While many of our customers may be accustomed to how uptime/downtime monitoring works, they may not be familiar with load testing and why it’s so important. The purpose of this blog post is to provide an overview of load testing, stress testing, and look at various ways that it can be used to improve website speed and performance.
Load Testing vs Stress Testing
When trying to understand load testing, it’s important to look at its cousin—stress testing. Let’s take a closer look at definitions and see how they are similar and also how they differ.
Load testing is the process of applying a steady level of demand to a website or server to see how it performs under load. For example, if you’re a retailer who is preparing for Black Friday or Cyber Monday, you want to ensure that you website and servers can handle the increased demand that those shopping days bring.
In order to simulate the flood of users that would visit your site on these days, you’d build a load test using either a free or paid tool, run the test, and then make adjustments to your servers to plan for the increased capacity (this is sometimes called “capacity planning”).
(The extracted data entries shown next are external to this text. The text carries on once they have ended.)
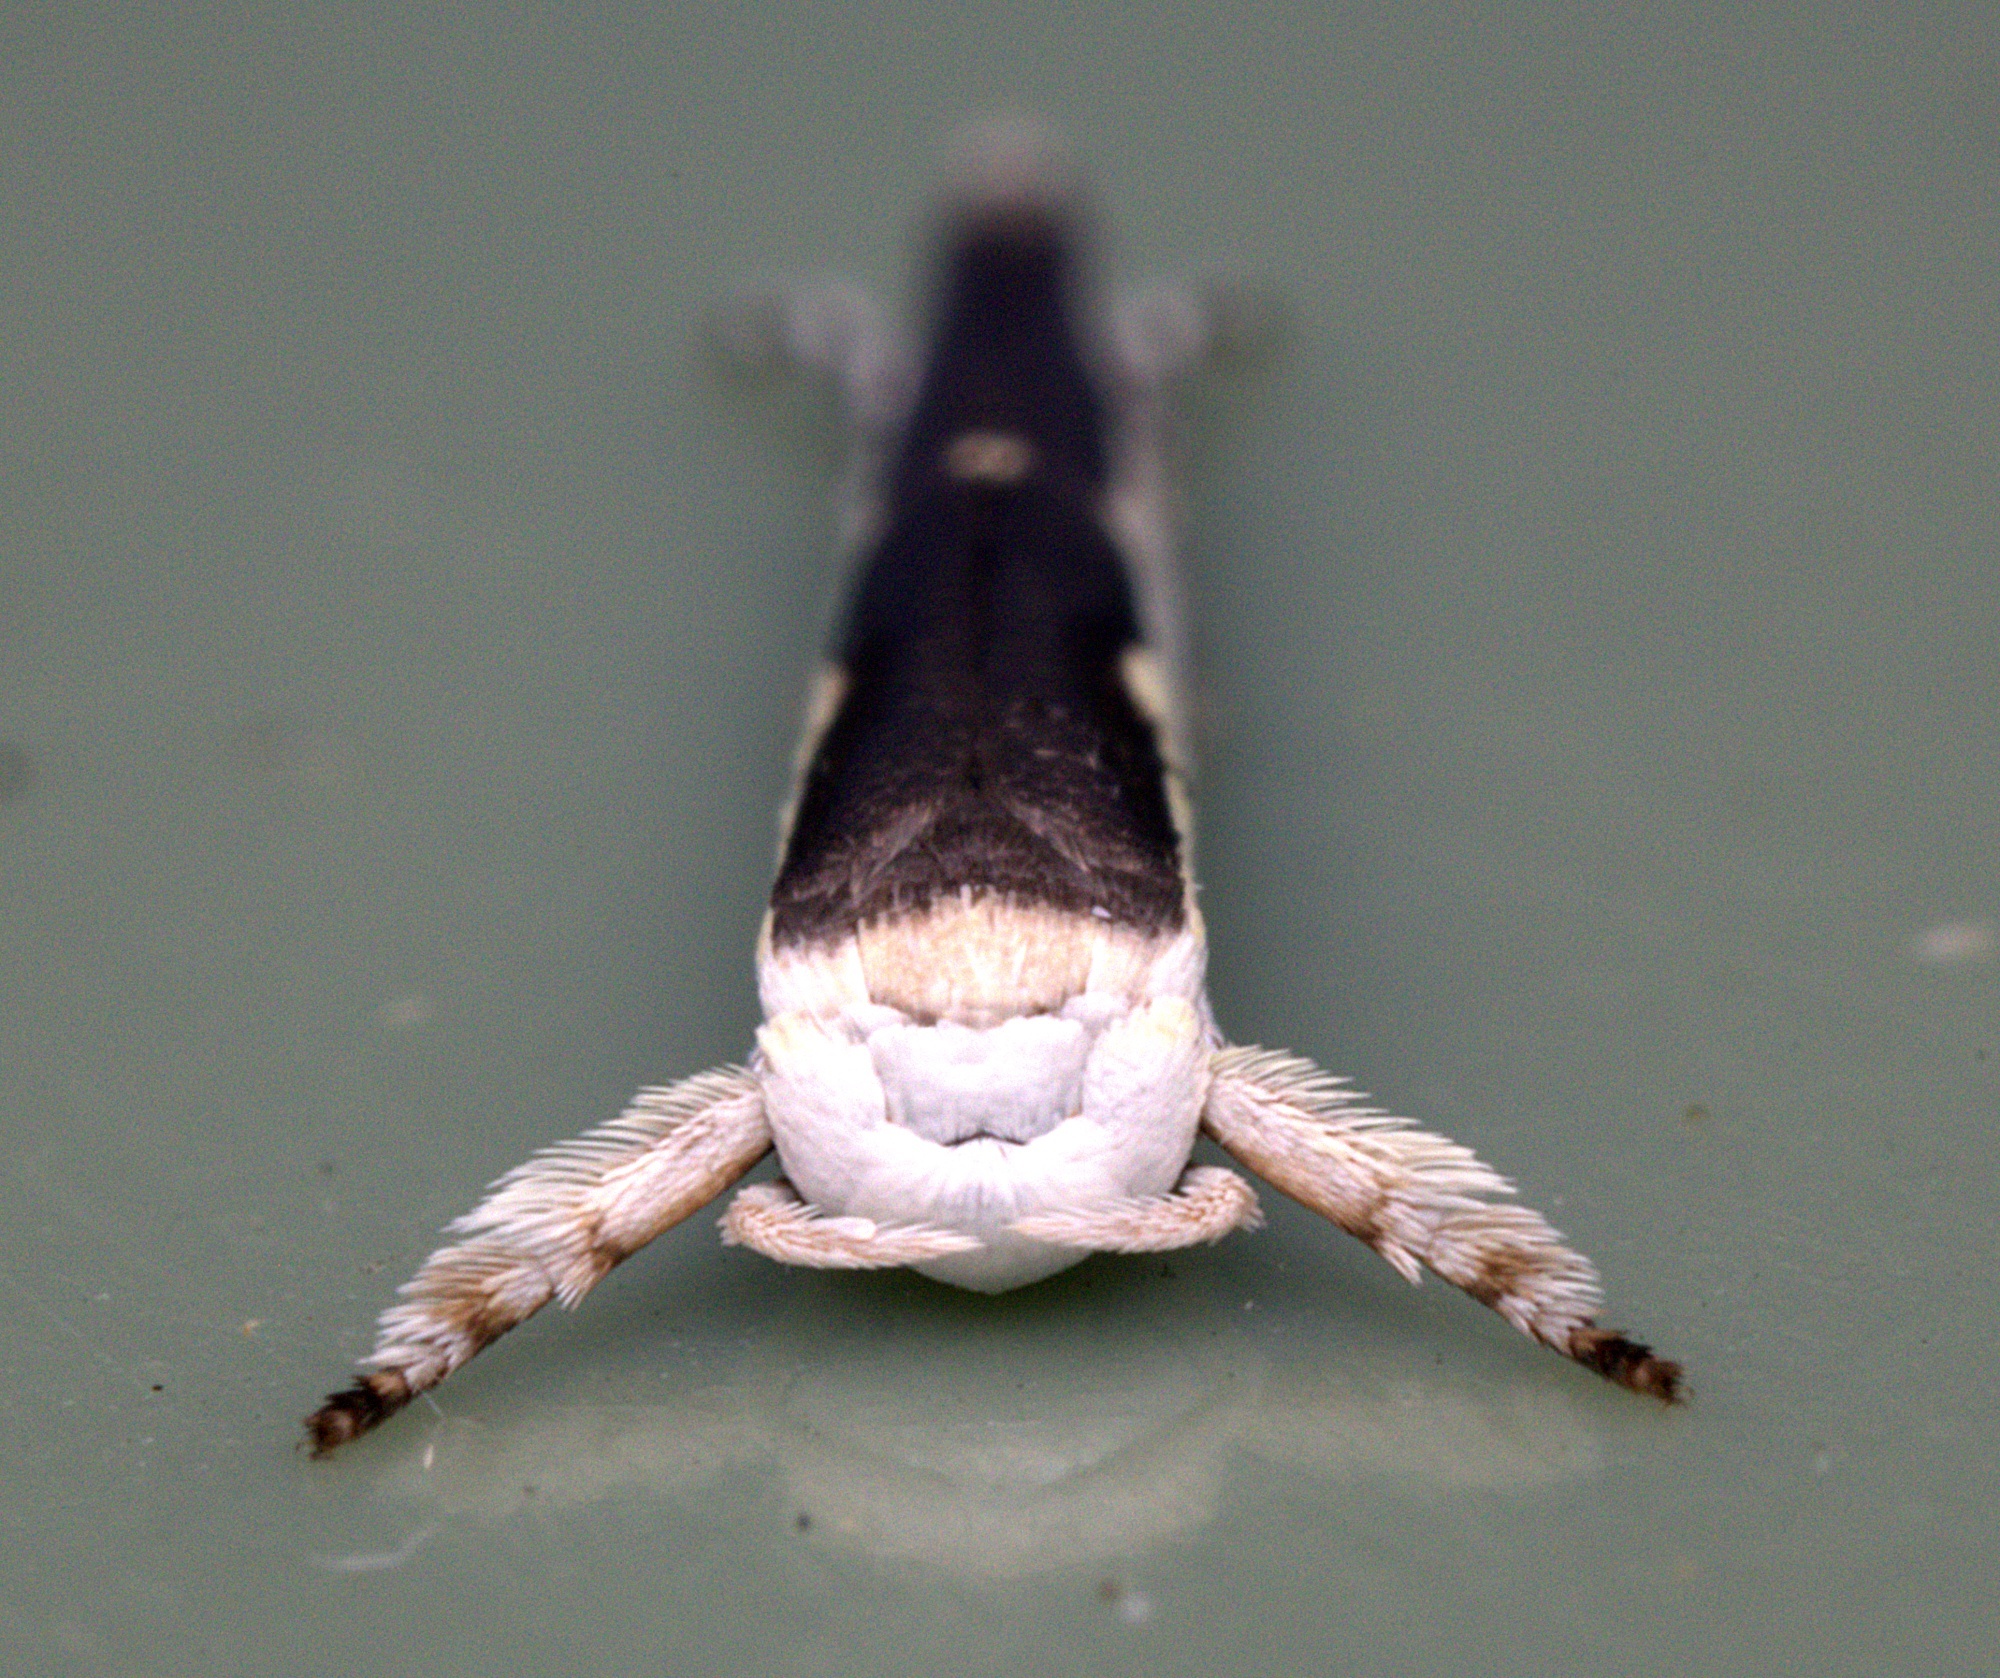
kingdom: Animalia
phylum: Arthropoda
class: Insecta
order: Lepidoptera
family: Roeslerstammiidae
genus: Vanicela
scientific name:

In contrast to load testing, let’s look at the definition of stress testing.
Stress testing is essentially applying a load to a website or web server, similar to load testing, but instead of measuring performance under and expected load, you’re applying load until the website or server stops functioning properly and crashes. While load testing seeks to find the performance of a website or server under expected load, stress testing seeks to find the breaking point, which is also extremely useful in capacity planning.